CISA’s Secure By Design: A Year Later
In April this year, the CISA Secure By Design initiative turned one. The initiative calls for the public and private sectors to work together to challenge and encourage software manufacturing companies to adopt principles to ensure their software is developed and produced as securely as possible. The initiative tracks seven goals that software manufacturers can pledge to develop and transparently track progress towards those goals.
A recent review of the Pledge Signers reveals 199 companies have committed to the pledge. When SecurityScorecard signed the pledge earlier this year, there were far fewer commitments to the pledge than there are currently. While this is a positive sign of progress, considering the vast number of software manufacturers, having only 199 companies agreed to participate in the initiative is disheartening.

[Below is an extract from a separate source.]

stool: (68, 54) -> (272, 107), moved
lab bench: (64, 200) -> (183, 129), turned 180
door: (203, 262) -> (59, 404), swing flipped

Regardless, we applaud the dedication and intentional focus that CISA has displayed in launching this initiative and getting some of the largest companies in the world to sign their pledge. We all believe that improving one’s cybersecurity program is an ongoing process and can’t occur in a vacuum. We especially appreciate the opportunity to collaborate with other vendors facing the same challenges and to be held accountable by industry peers to do everything possible to produce safe and secure products for our customers.

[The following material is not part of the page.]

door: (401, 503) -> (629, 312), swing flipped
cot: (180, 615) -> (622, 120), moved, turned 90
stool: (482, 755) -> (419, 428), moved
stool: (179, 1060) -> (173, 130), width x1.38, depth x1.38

In addition to the seven goals in the pledge, SecurityScorecard also considers supply chain risk management and privilege access management as two areas where organizations should have considerable focus. SecurityScorecard data shows that:
- 99% of Global 2000 companies are directly connected to a supply chain breach.
- Supply chain incidents cost 17x more to remediate and manage than first-party breaches.
- The estimated total losses from Global 2000 breaches ranged between $20 billion and $80 billion over 15 months.
Those in the software manufacturing industry are too familiar with these statistics as many of those breaches affected our peers. Additionally, while those breaches may have been born out of a supply chain risk, more probable than not, the attacker abused some credentials to escalate privileges to laterally move across an environment or establish a foothold. These areas must be addressed by software manufacturers as equally as the other seven goals presented by CISA.
In the coming months, we will publish more blogs that address our approach to each of the seven goals that make up the CISA Secure By Design pledge and two others that we consider critical. We look forward to our colleagues challenging us on our approach and the opportunity to help others. At SecurityScorecard, we want to get better and are fully aware that doing that as a community can offer benefits to the industry that are difficult to achieve in isolation.
In closing, SecurityScorecard celebrates the first anniversary of CISA’s Secure By Design initiative, and we encourage more of our industry peers to sign the pledge and join us in providing safer and more secure offerings to our customers.